_REQUIRED ACTION:_
Retype every record exactly. Skip the images.

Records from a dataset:

┌──

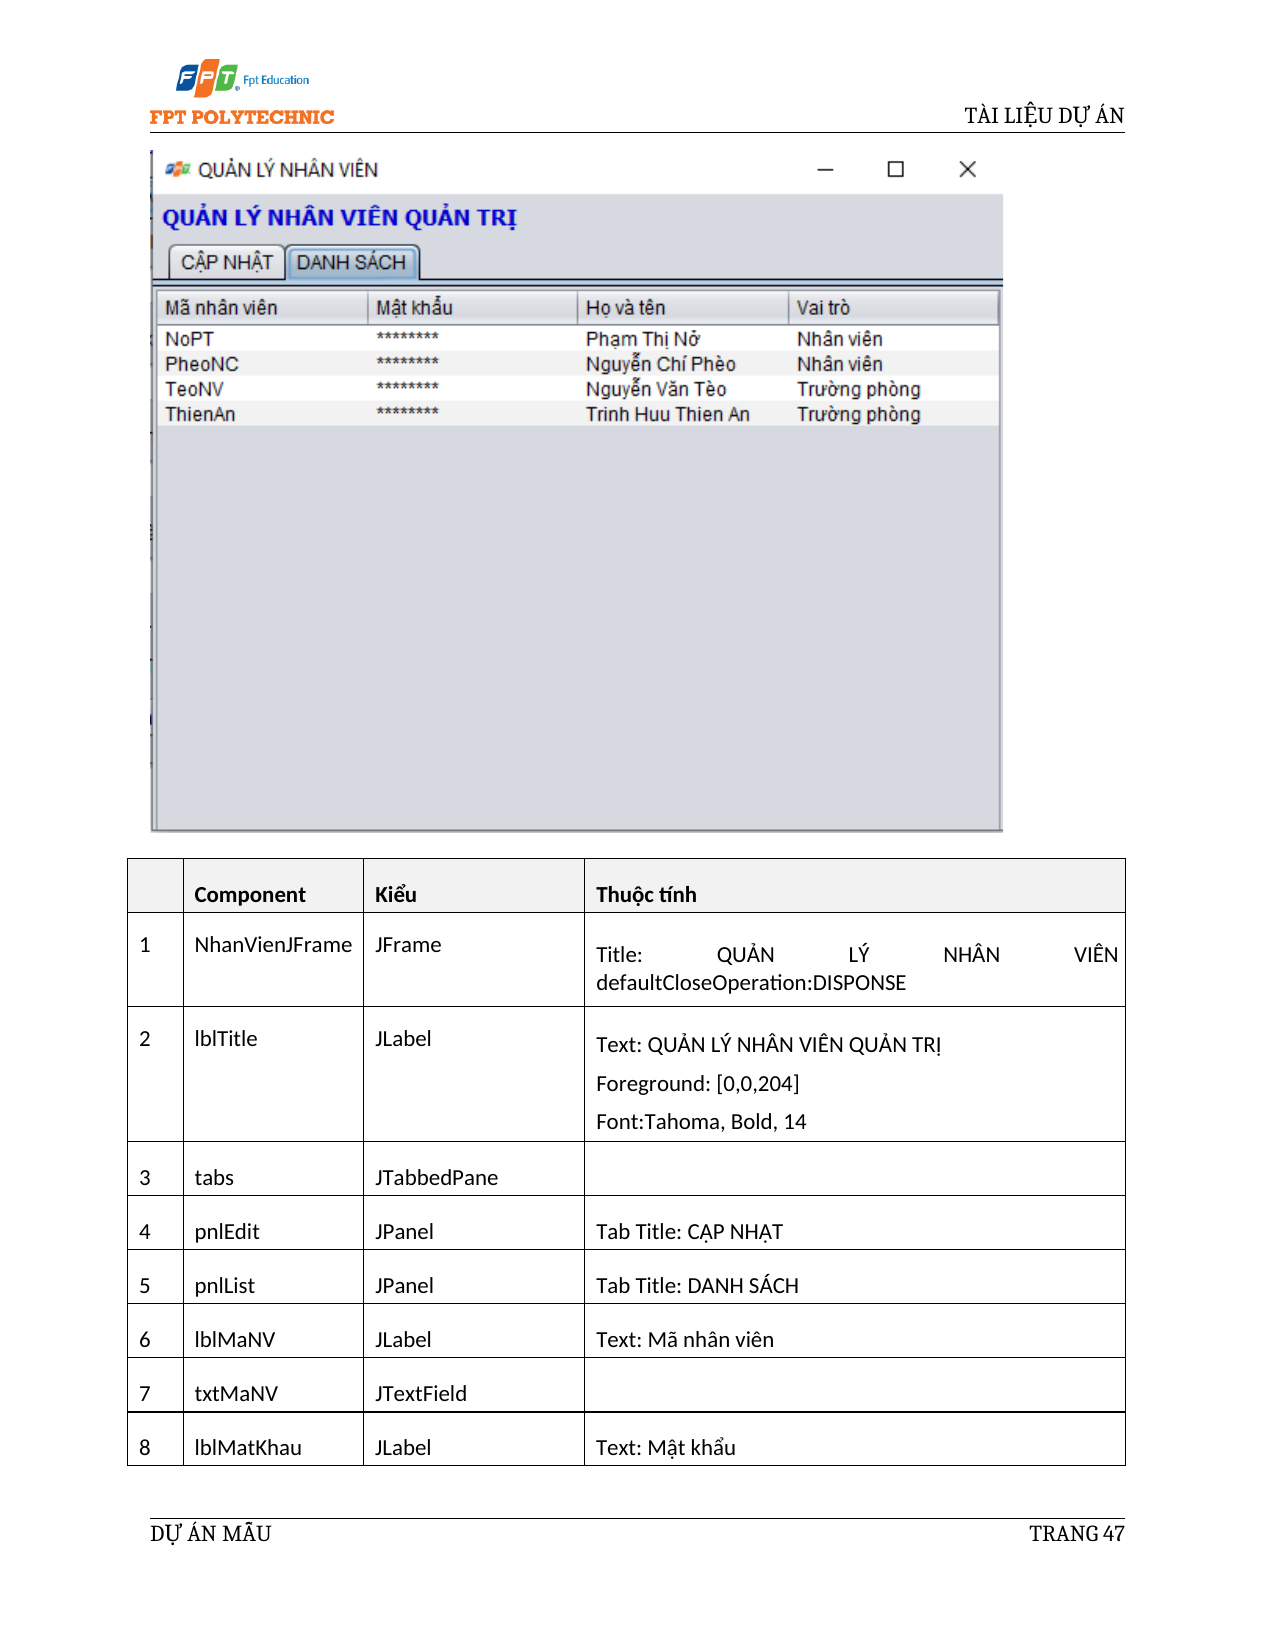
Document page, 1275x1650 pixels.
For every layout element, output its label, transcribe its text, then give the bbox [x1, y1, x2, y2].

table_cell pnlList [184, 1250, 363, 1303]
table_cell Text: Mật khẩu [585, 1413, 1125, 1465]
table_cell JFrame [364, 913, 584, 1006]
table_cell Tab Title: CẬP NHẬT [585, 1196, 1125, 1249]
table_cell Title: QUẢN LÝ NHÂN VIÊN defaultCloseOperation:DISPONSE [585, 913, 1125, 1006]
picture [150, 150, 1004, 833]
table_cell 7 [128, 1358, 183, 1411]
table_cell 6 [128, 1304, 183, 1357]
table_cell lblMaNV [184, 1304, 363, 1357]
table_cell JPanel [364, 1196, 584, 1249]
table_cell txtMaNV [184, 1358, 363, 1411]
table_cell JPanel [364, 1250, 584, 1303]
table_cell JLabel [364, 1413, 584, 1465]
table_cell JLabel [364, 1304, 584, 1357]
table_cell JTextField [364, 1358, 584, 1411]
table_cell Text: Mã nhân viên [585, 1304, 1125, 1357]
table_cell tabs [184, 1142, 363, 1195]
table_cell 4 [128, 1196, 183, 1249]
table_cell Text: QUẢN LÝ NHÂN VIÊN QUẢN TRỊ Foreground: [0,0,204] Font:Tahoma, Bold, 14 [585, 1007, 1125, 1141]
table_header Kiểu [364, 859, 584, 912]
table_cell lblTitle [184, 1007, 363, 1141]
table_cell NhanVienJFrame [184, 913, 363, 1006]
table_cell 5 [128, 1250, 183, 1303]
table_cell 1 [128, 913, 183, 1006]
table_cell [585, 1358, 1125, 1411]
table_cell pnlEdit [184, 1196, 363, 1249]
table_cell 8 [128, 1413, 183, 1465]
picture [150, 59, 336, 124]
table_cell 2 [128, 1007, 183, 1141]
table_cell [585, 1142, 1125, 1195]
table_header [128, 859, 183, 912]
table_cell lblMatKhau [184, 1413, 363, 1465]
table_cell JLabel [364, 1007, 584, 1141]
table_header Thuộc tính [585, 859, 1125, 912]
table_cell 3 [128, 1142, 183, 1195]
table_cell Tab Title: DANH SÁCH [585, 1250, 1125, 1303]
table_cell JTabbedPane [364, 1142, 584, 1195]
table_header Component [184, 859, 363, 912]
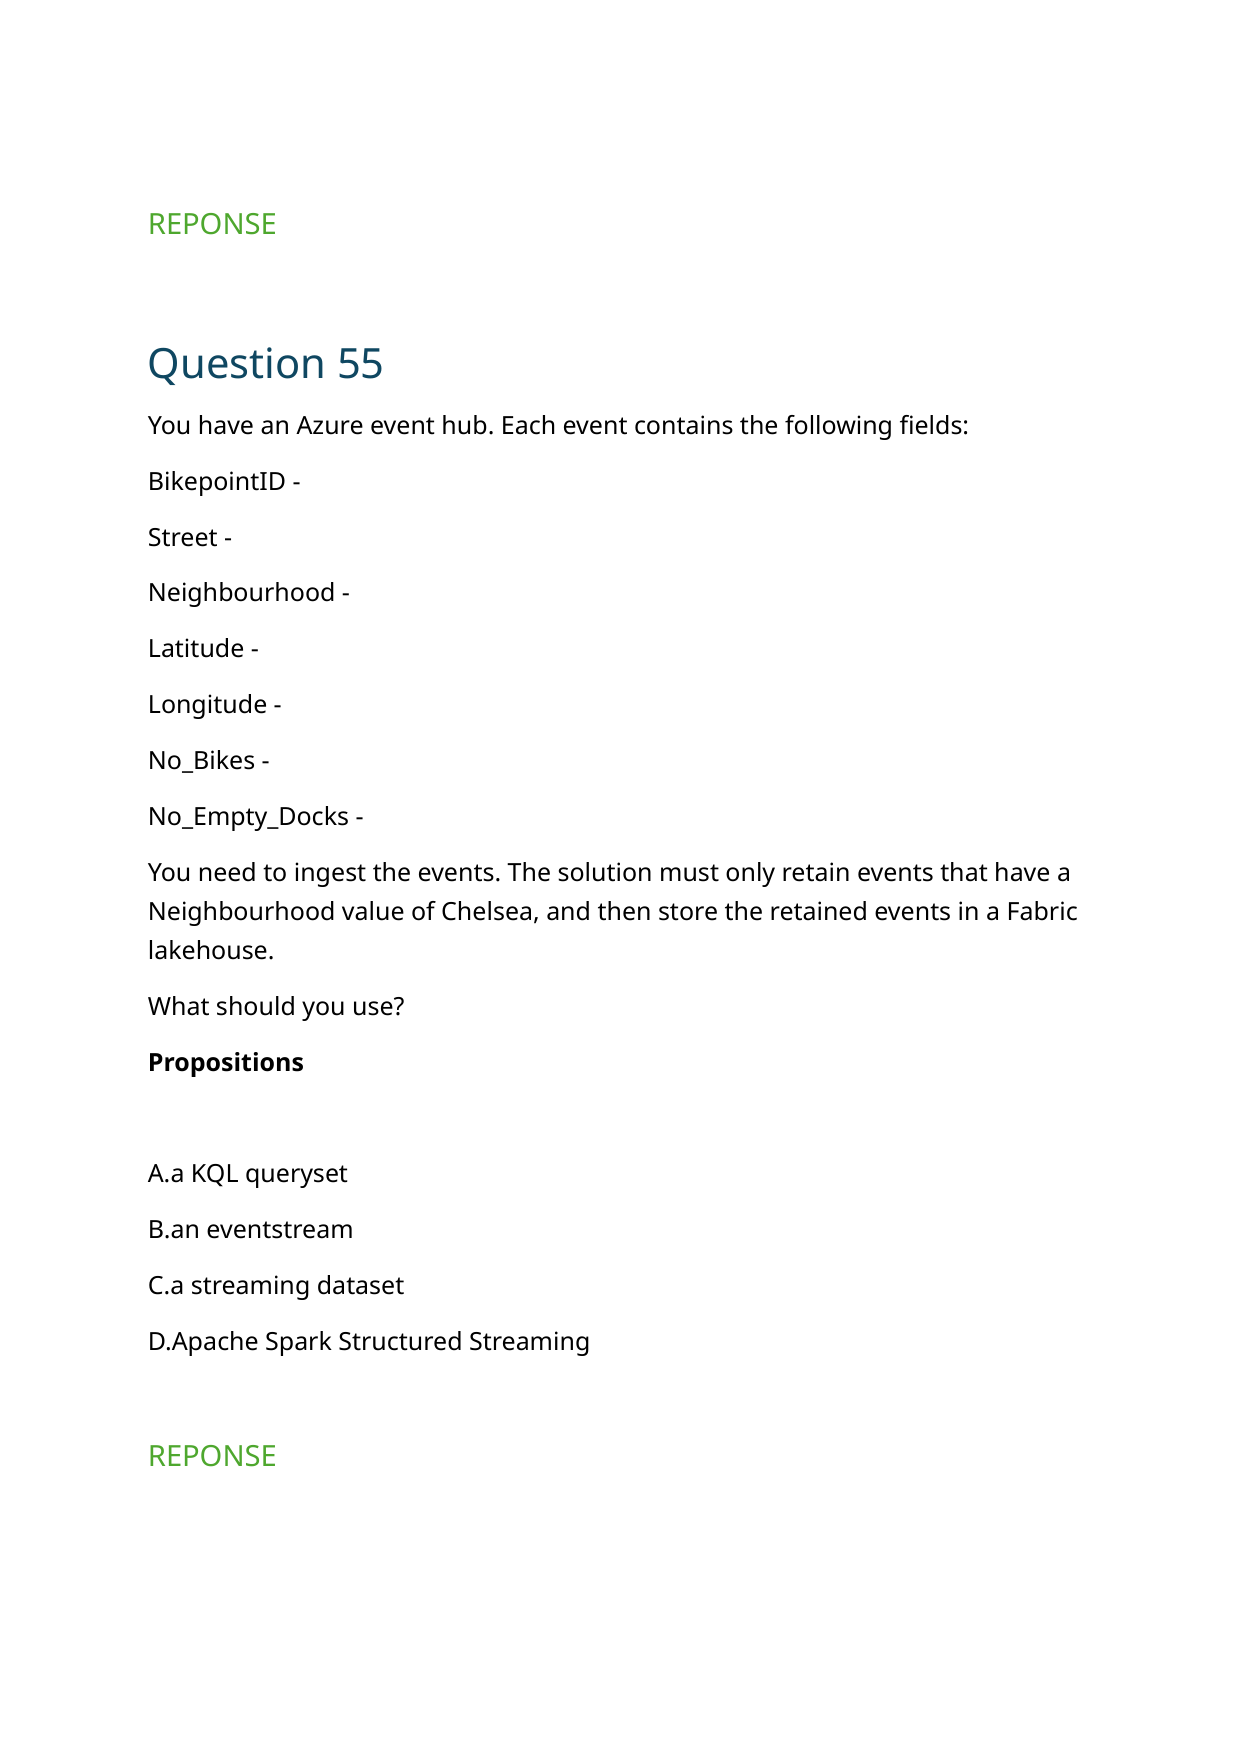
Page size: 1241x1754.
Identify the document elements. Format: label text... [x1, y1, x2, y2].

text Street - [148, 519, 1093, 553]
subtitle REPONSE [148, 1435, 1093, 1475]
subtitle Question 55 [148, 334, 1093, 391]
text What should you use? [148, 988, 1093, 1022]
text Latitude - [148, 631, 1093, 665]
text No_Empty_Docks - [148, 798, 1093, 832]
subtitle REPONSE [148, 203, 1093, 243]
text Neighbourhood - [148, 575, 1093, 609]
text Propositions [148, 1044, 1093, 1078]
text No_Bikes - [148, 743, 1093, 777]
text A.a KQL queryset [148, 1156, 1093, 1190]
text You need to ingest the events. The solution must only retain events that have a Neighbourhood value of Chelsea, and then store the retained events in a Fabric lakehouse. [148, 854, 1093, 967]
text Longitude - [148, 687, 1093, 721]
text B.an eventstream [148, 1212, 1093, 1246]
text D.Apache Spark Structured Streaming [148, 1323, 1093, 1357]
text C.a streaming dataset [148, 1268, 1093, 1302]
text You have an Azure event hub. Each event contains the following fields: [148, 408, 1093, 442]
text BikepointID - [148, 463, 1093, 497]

└──

_TASK ANSWER:_
Document page, 1275x1650 pixels.
For every layout element, output its label, transcribe its text, then give the bbox [x1, y1, x2, y2].

table_cell pnlList [184, 1250, 363, 1303]
table_cell Text: Mật khẩu [585, 1413, 1125, 1465]
table_cell JFrame [364, 913, 584, 1006]
table_cell Tab Title: CẬP NHẬT [585, 1196, 1125, 1249]
table_cell Title: QUẢN LÝ NHÂN VIÊN defaultCloseOperation:DISPONSE [585, 913, 1125, 1006]
picture [150, 150, 1004, 833]
table_cell 7 [128, 1358, 183, 1411]
table_cell 6 [128, 1304, 183, 1357]
table_cell lblMaNV [184, 1304, 363, 1357]
table_cell JPanel [364, 1196, 584, 1249]
table_cell txtMaNV [184, 1358, 363, 1411]
table_cell JPanel [364, 1250, 584, 1303]
table_cell JLabel [364, 1413, 584, 1465]
table_cell JLabel [364, 1304, 584, 1357]
table_cell JTextField [364, 1358, 584, 1411]
table_cell Text: Mã nhân viên [585, 1304, 1125, 1357]
table_cell tabs [184, 1142, 363, 1195]
table_cell 4 [128, 1196, 183, 1249]
table_cell Text: QUẢN LÝ NHÂN VIÊN QUẢN TRỊ Foreground: [0,0,204] Font:Tahoma, Bold, 14 [585, 1007, 1125, 1141]
table_header Kiểu [364, 859, 584, 912]
table_cell lblTitle [184, 1007, 363, 1141]
table_cell NhanVienJFrame [184, 913, 363, 1006]
table_cell 5 [128, 1250, 183, 1303]
table_cell 1 [128, 913, 183, 1006]
table_cell [585, 1358, 1125, 1411]
table_cell pnlEdit [184, 1196, 363, 1249]
table_cell 8 [128, 1413, 183, 1465]
picture [150, 59, 336, 124]
table_cell 2 [128, 1007, 183, 1141]
table_cell [585, 1142, 1125, 1195]
table_header [128, 859, 183, 912]
table_cell lblMatKhau [184, 1413, 363, 1465]
table_cell JLabel [364, 1007, 584, 1141]
table_header Thuộc tính [585, 859, 1125, 912]
table_cell 3 [128, 1142, 183, 1195]
table_cell Tab Title: DANH SÁCH [585, 1250, 1125, 1303]
table_cell JTabbedPane [364, 1142, 584, 1195]
table_header Component [184, 859, 363, 912]
Page size: 1241x1754.
Identify the document elements. Format: label text... [x1, y1, x2, y2].

text Street - [148, 519, 1093, 553]
subtitle REPONSE [148, 1435, 1093, 1475]
subtitle Question 55 [148, 334, 1093, 391]
text What should you use? [148, 988, 1093, 1022]
text Latitude - [148, 631, 1093, 665]
text No_Empty_Docks - [148, 798, 1093, 832]
subtitle REPONSE [148, 203, 1093, 243]
text Neighbourhood - [148, 575, 1093, 609]
text Propositions [148, 1044, 1093, 1078]
text No_Bikes - [148, 743, 1093, 777]
text A.a KQL queryset [148, 1156, 1093, 1190]
text You need to ingest the events. The solution must only retain events that have a Neighbourhood value of Chelsea, and then store the retained events in a Fabric lakehouse. [148, 854, 1093, 967]
text Longitude - [148, 687, 1093, 721]
text B.an eventstream [148, 1212, 1093, 1246]
text D.Apache Spark Structured Streaming [148, 1323, 1093, 1357]
text C.a streaming dataset [148, 1268, 1093, 1302]
text You have an Azure event hub. Each event contains the following fields: [148, 408, 1093, 442]
text BikepointID - [148, 463, 1093, 497]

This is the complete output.